Technology: Today’s impact on childhood
The fluid integration of technology into our youth is a topic that continues to fascinate me. My younger sister does not have a phone or computer, yet she spends all of her free time on my parents’ devices. My sister’s excessive use of technology has had a noticeable effect on her character. She has become more passive, unresponsive, and uninterested, as my parents’ previously strong restrictions have become increasingly unenforced. Today, it is very hard to separate oneself completely from technology, but how can one have a healthy relationship with technology without tipping over into the realm of addiction?
“When I was seven, my mother walked in on me watching some old, black and white, educational program in Swedish,” Tara Meehan, mother of three, recalls of her childhood. “It was really dull, but I couldn’t stop watching it.”
According to American Academy of Pediatrics, “today’s children are spending an average of seven hours a day on entertainment media, including televisions, computers, phones and other electronic devices.” In some households, such as that of Marin mother Nicki Weber, “there are iPads, computers, and phones sitting everywhere.” Weber, mother of two kids aged 10 and seven, believes that children can easily become hooked on riveting devices, especially if there are no restrictions. “When children believe that it’s their right to use technology whenever they want to, you start having problems and seeing the impact that it has on their character,” says Weber.

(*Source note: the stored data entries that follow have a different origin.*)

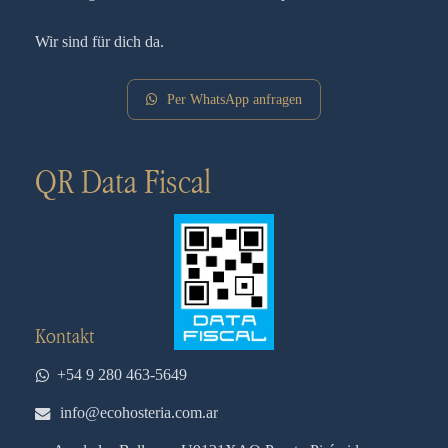
Wir sind für dich da.
Per WhatsApp anfragen
QR Data Fiscal
Kontakt
+54 9 280 463-5649
info@ecohosteria.com.ar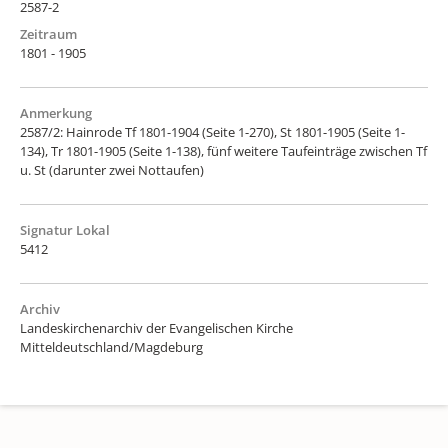
2587-2
Zeitraum
1801 - 1905
Anmerkung
2587/2: Hainrode Tf 1801-1904 (Seite 1-270), St 1801-1905 (Seite 1-
134), Tr 1801-1905 (Seite 1-138), fünf weitere Taufeinträge zwischen Tf
u. St (darunter zwei Nottaufen)
Signatur Lokal
5412
Archiv
Landeskirchenarchiv der Evangelischen Kirche
Mitteldeutschland/Magdeburg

When I think back to my childhood, my memories are crowded with the outdoor games I played and the adventures I had. Rainy afternoons were alive with the possibility of dress up, furniture forts, and tag with friends. Today, those rainy afternoons are plagued with computer games, Instagram, and Netflix. Kelli Yon, Urban photography teacher, unplugged her daughter’s television when her daughter was two and told her it was broken. Yon’s children go to the Waldorf school, a school which limits the use of technology, focusing on its impact on early childhood development.

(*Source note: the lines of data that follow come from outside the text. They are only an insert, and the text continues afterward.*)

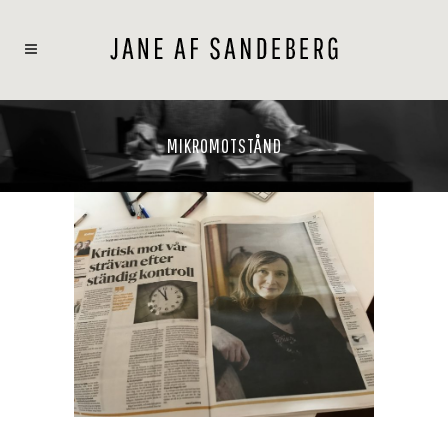
MIKROMOTSTÅND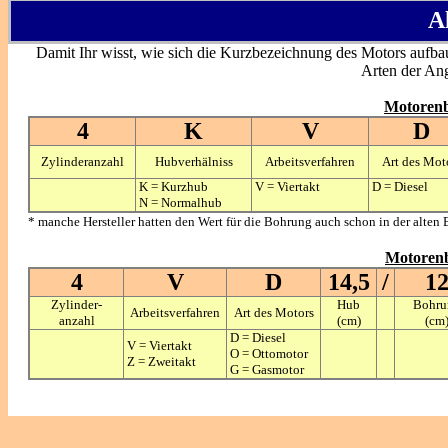
A
Damit Ihr wisst, wie sich die Kurzbezeichnung des Motors aufbau
Arten der An
Motorenb
4
K
V
D
Zylinderanzahl
Hubverhälniss
Arbeitsverfahren
Art des Mot
K = Kurzhub
V = Viertakt
D = Diesel
N = Normalhub
* manche Hersteller hatten den Wert für die Bohrung auch schon in der alt
Motorenb
4
V
D
14,5
/
1
Zylinder-
Hub
Bohru
Arbeitsverfahren
Art des Motors
anzahl
(cm)
(cm
D = Diesel
V = Viertakt
O = Ottomotor
Z = Zweitakt
G = Gasmotor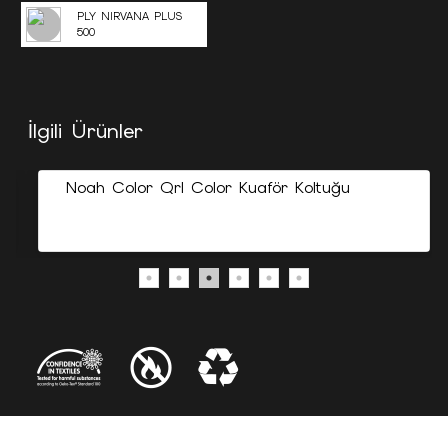
PLY NIRVANA PLUS
500
İlgili Ürünler
Noah Color Qrl Color Kuaför Koltuğu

Yon thinks that “the whole adventure of childhood has hugely been limited” by technology. If “kids are not spending enough time together,” then we begin to see “social development issues, in terms of ADD, and having trouble connecting with others,” says Yon.
Technology also limits the opportunity for children to daydream and use their creative minds. The Waldorf School advises parents to “let kids be bored,” says Yon, “because when you’re bored you figure out ways to entertain yourself and make the moment interesting.” According PSYBlog “being bored can spur people’s creativity — partly to escape the horrible, frustrated, and meaningless feeling of boredom .” However, seven hours of distraction leaves little time for boredom.
“I fear that creativity initiated through boredom is something we are losing in our next generation of children,” Yon emphasizes.
Today’s world is dominated by technology and it is difficult to completely isolate oneself from it. But how to find a balance between addiction and elimination is the question we are all asking. Yon thinks that the key to children having a relationship with technology without completely removing it from their lives is to “place healthy boundaries on its use, and have conversations about it.”
There are parents who have to manually turn off their children’s computer after a certain amount of time, and there are also parents who place no boundaries on technology, whatsoever. The key, however, is to be involved; to watch movies with your kids, to see their creations, to be hands on, and not just assume that they are fine. Technology use does not need to be totally limited, but it should be age appropriate, and judiciously chosen.